Simon pulls his hood up and tries to just go past.
"Your Mum is out with a friend."
Simon nodded. "And Tommy?"
"Out at a party."
Simon nodded but tried to keep going.
"Simon. Stop."
He paused, foot still in air. "Yes sir?"
Mr. Riley glanced at him. "You look just like your mother."
Simon swallowed. "Thank you."
"Wasn't a compliment."
He let out a breath. "Can I go? I just want to go upstairs, Dad."
Mr. Riley stared at him. "You're going to end up just like me. You know that right?"
Simon paused and looked back at him. "What?"
"You're going to grow up. You're going to find someone. Probably some fucking blond. If you're like me, they'll be weak. You'll think you're in love. I know you will. You're fucking soft."
Simon tried not to shake. He wouldn't cry. Couldn't cry. But emotions still broiled and bubbled in him. It wanted a way out but nothing happened.
"But. You'll find yourself getting angry. Really angry. You'll hit them. And you'll think to yourself that you won't do it again. That you're better than me. But you're not. You're angry and vicious and I made sure you're full of sharp edges, just like me. You'll backhand them. And then you'll realize, well. They deserve it."
"Sounds like you're making excuses." Simon swallowed. "You do horrible things and say it's in your nature. it's not. You're just a shit person."
"And you're my son. What does that make you?" Mr. Riley waved his arms, smiling. His teeth were damaged from years of drug abuse. His mom had insisted that Simon and Tommy get braces as soon as possible. "You're made of the same cloth as me.
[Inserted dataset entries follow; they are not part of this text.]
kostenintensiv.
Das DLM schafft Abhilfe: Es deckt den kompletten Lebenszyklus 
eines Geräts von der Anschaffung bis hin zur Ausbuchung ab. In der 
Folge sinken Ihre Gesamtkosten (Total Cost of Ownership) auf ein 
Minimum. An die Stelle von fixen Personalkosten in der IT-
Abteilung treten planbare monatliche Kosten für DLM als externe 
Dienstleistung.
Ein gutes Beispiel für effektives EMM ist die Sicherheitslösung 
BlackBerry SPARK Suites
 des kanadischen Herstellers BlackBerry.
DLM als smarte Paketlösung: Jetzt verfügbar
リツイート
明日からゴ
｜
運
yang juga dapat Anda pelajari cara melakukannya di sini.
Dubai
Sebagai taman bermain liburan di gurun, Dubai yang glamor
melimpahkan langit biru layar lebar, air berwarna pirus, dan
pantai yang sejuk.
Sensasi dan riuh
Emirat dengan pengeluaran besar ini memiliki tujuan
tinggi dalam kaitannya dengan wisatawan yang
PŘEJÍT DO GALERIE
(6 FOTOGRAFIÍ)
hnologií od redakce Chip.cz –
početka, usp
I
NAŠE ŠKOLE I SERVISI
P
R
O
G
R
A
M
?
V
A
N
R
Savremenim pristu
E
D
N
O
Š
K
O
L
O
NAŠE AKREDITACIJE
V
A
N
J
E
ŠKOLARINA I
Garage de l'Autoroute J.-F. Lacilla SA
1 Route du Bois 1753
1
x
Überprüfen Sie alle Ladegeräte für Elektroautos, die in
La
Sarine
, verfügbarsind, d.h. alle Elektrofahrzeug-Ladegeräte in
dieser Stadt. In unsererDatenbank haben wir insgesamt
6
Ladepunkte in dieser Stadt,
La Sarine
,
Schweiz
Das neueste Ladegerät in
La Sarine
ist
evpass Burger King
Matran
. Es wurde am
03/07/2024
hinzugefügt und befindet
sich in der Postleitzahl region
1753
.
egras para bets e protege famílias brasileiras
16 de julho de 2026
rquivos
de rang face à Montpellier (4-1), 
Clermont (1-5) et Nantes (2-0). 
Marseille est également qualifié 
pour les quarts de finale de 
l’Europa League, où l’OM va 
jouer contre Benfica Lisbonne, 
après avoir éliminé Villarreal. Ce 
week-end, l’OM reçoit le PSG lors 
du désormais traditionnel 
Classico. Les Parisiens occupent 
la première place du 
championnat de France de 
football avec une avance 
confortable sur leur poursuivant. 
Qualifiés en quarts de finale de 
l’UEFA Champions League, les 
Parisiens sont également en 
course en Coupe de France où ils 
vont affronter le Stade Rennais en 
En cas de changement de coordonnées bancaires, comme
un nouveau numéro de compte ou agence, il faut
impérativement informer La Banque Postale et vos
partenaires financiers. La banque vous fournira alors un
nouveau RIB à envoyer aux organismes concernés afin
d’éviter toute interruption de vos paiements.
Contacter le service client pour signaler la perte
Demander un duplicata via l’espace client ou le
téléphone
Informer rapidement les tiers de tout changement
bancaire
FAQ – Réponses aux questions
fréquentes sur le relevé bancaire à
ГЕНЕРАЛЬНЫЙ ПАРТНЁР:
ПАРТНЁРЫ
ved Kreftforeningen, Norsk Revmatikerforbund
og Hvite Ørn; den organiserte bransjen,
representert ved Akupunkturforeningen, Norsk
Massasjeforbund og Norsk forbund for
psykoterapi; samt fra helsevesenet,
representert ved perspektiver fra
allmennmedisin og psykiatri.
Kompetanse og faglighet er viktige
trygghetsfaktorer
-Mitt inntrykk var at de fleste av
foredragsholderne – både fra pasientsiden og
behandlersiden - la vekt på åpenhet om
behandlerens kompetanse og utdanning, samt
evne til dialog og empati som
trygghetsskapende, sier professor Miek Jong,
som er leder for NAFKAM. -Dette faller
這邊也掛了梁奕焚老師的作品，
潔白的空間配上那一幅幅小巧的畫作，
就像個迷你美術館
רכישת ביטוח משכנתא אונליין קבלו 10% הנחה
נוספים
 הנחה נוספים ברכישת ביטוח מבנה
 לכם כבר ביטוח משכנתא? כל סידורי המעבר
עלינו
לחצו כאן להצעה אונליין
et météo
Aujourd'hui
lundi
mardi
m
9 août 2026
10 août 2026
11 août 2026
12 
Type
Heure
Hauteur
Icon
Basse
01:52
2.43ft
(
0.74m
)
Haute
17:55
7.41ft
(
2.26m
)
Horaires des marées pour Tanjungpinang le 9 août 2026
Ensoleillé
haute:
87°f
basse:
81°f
Burned by the same fire. You'll always be a monster, Simon. I'm sorry for that. If I had been a better person, I would've made your mom abort you."
Simon bit his lip until he felt it start to burst. He just stared, not really having words to respond to that with. He was 16. Just got back from working. His hands were still raw from where he had scrubbed them. Fingers still sore from holding a butcher's knife.
"You're going to hurt everyone you ever love, Si. And there's nothing you can do about it. But knowing you, you'll let them in, anyway. You're soft like that. Your heart is soft. Squishy. Better learn to fix that. Make it cold. Because being loved by you? It's a death sentence.
Now fuck off. You look too much like your fucking mom."
~
Ghost had never felt so pissed in his life. He glared at Soap, feeling actual venom bubbling into his mouth. Preparing to say something vicious. Cut him with his tongue or bruise him with his fists.
Soap and Ghost stared into each other's eyes.
Ghost swallowed.
Soap had beautiful eyes.
He huffed and Soap looked defensive. "What's that about?"
"Sorry just... You look beautiful."
Soap let out a startled laugh. "What?"
"And you're not blond." Ghost said softly before softening. "I'm sorry."
Soap blinked rapidly. "Did something happen?"
"I don't... want to repeat my father's mistakes."
"Oh, mo chroí-"
Ghost grabbed him and, showing as much gentleness as he could, put his arms around him. "Love, it's okay. Not like that. Just... I love you."
Soap squeezed him. "I'm sorry too. You wanna try this again?"
Ghost took a deep breath and let go of Soap before letting it out. "Yeah. Let's try this again."